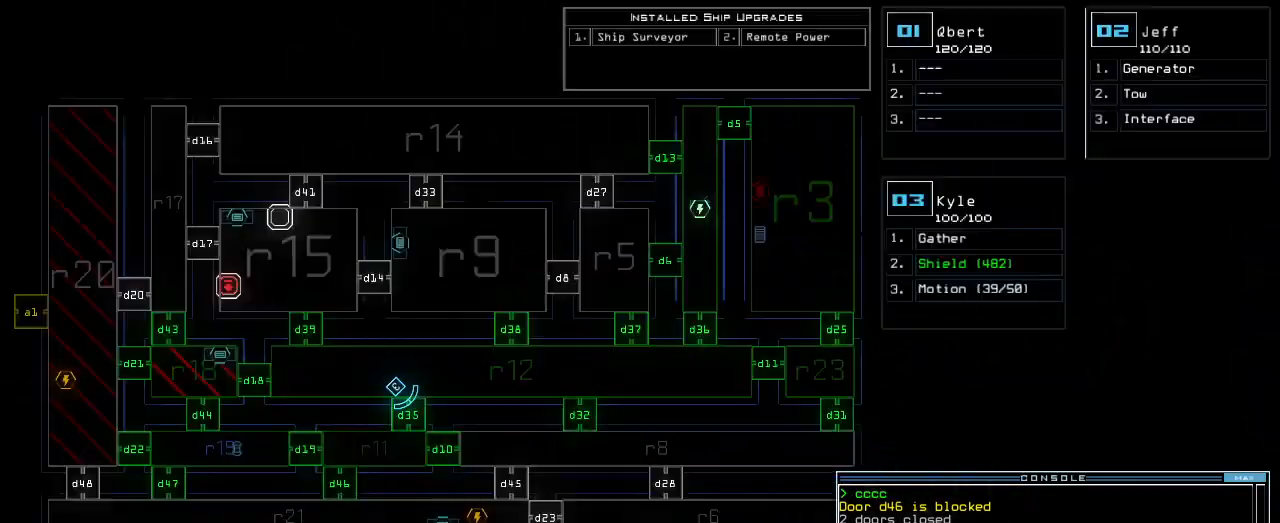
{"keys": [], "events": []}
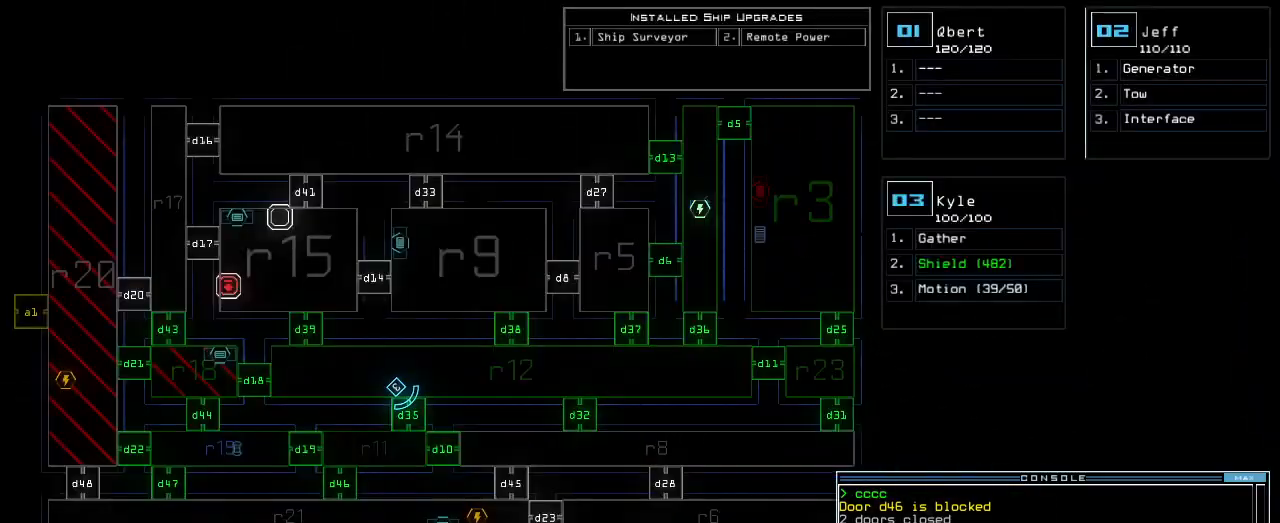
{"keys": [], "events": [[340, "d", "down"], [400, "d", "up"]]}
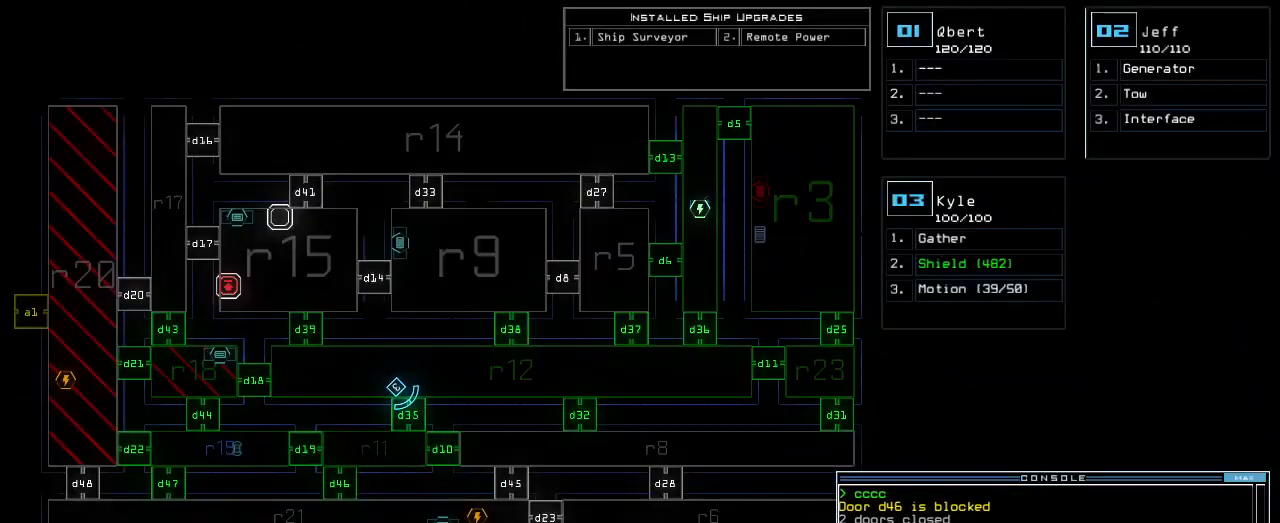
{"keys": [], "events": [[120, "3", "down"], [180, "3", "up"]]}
================================
### WHAT THIS TASK INVOLVES
Note each line above that contains "down" and copy it out.

### COMPLETED EXERCISE
{"keys": [], "events": [[340, "d", "down"], [400, "d", "up"]]}
{"keys": [], "events": [[120, "3", "down"], [180, "3", "up"]]}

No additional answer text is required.